Jean-François et Suzanne restèrent plantés là le temps qu’un petit malaise s’installe, causé par leur timidité de ne plus trop savoir quoi se dire.
— Bon bien, moi je vais y aller! s’exclamèrent les deux voisins en unisson, ce qui les fit rire nerveusement.
~ ● ¤ ● ~
Peggy n’eut pas eu le temps de se déchausser que Joey l’empoigna par un bras et la fit tourner, pour qu’elle le regarde.
— Qu’est-ce que tu leur as dit?
— J’ai rien dit! Lâche-moi! ordonna Peggy.
— Tu as l’audace de me mentir en pleine face en plus!
— Ne fais pas ça Joey. Je t’en prie, il faut absolument qu’on se fasse confiance l’un l’autre, sinon ça va nous détruire. Je n’ai rien dit, et je ne dirai rien.

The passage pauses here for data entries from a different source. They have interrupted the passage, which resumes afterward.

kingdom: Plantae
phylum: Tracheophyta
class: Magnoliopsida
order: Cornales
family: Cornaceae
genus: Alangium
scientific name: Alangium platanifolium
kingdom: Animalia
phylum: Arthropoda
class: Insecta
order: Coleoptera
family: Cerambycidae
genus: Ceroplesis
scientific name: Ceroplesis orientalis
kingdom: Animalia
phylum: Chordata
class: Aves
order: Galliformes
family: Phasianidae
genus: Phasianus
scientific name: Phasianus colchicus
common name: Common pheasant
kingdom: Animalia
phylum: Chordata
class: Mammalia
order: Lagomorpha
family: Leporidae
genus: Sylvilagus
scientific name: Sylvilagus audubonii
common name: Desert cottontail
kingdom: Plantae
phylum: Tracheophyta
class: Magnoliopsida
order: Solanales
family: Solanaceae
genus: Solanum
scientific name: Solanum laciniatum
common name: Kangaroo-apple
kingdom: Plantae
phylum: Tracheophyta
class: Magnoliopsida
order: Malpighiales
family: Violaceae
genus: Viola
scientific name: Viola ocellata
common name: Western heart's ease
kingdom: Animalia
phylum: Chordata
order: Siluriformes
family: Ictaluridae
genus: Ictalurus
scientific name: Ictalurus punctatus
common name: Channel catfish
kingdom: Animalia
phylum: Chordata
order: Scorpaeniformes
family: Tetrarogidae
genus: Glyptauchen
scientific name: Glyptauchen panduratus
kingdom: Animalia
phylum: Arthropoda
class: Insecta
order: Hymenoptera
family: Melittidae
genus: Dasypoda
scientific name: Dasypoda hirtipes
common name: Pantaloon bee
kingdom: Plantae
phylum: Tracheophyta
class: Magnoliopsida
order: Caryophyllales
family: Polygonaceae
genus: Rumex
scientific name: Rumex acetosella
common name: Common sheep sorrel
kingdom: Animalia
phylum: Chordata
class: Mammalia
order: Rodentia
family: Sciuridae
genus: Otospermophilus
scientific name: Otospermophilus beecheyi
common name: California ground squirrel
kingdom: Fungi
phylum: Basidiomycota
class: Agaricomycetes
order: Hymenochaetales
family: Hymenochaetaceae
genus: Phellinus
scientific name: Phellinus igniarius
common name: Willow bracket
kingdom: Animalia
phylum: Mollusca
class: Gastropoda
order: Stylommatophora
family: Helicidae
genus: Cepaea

Joey la regarda dans le creux des yeux un moment, comme si ceux-ci lui disaient le contraire.
— Jure-le-moi sur la tête de ton fils! cria Joey en lui serrant les deux bras à présent, encore plus fort.
Peggy le regarda maintenant avec des fusils dans les yeux et lui dit :
— Jamais je ne jurerai quoi que ce soit sur la tête d’Édy, puis tu le sais très bien! Là je t’avertis, je suis sur le bord de te péter une méchante coche! Lâche-moi!
La dernière chose que Joey avait de besoin à cet instant, c’est que sa femme se mettre à crier, puis a tout garrocher dans la maison, comme il lui arrivait de faire les rares fois qu’elle était en crise. Il lui relâcha les bras et sans rien dire de plus, alla dans la salle de bain pour s’asperger le visage d’eau froide. Il reconnut à peine sa propre réflexion dans le miroir. Il avait plus l’impression de regarder le visage de son père, tellement il y avait de nouvelles rides qui étaient apparues depuis l’évènement. En peignant ces longs cheveux châtains par en arrière pour en faire une queue de cheval, il remarqua qu’il avait une veine très gonflée en plein milieu du front. Bien qu’il avait eu les cheveux longs toute sa vie, il eut soudain une envie folle de se les raser. Au moment où il ouvrit le tiroir de la vanité pour sortir le rasoir à cheveux appartenant à Edy, Peggy cogna à la porte.
— Viens-tu diner? Ça va être froid et je te rappelle que le four à microondes ne fonctionne plus!
— Ben là! Ça doit pas être sur le bord d’être froid certain! On vient d’arriver v’la cinq minutes. On mange quoi?
— Tu manges du Hamburger Helper. Moi j’ai déjà mangé.
Joey la regarda perplexe. Devinant par son air qu’il devait se demander comment elle aurait pu faire le diner aussi rapidement, encore moins le manger, elle lui répondit :
— Ça fait trente-cinq minutes que tu es dans la salle de bain Joey.
Le couple alla dans la cuisine. Joey prit une bouchée des pâtes Stroganoff sans s’assoir.
— C’est tiède, dit-il, en repoussa l’assiette. J’ai pas très faim de toute façon.
— T’étais pourtant pressé de me faire revenir à la maison pour te le préparer ton maudit diner! Là, assieds-toi, s’il te plait! On va jaser calmement toi pis moi, dit Peggy en se tirant une chaise. On a des choses à régler!
Le couple discuta pendant un peu plus d’une heure. Ils établirent des nouvelles règles, sur comment se comporter entre eux. Ils décidèrent aussi ce qu’ils allaient tenter de faire maintenant que l’évènement s’était produit. Mais lorsque vint le temps d’aller au party de Suzanne, ils avaient tout oublié de cette conversation.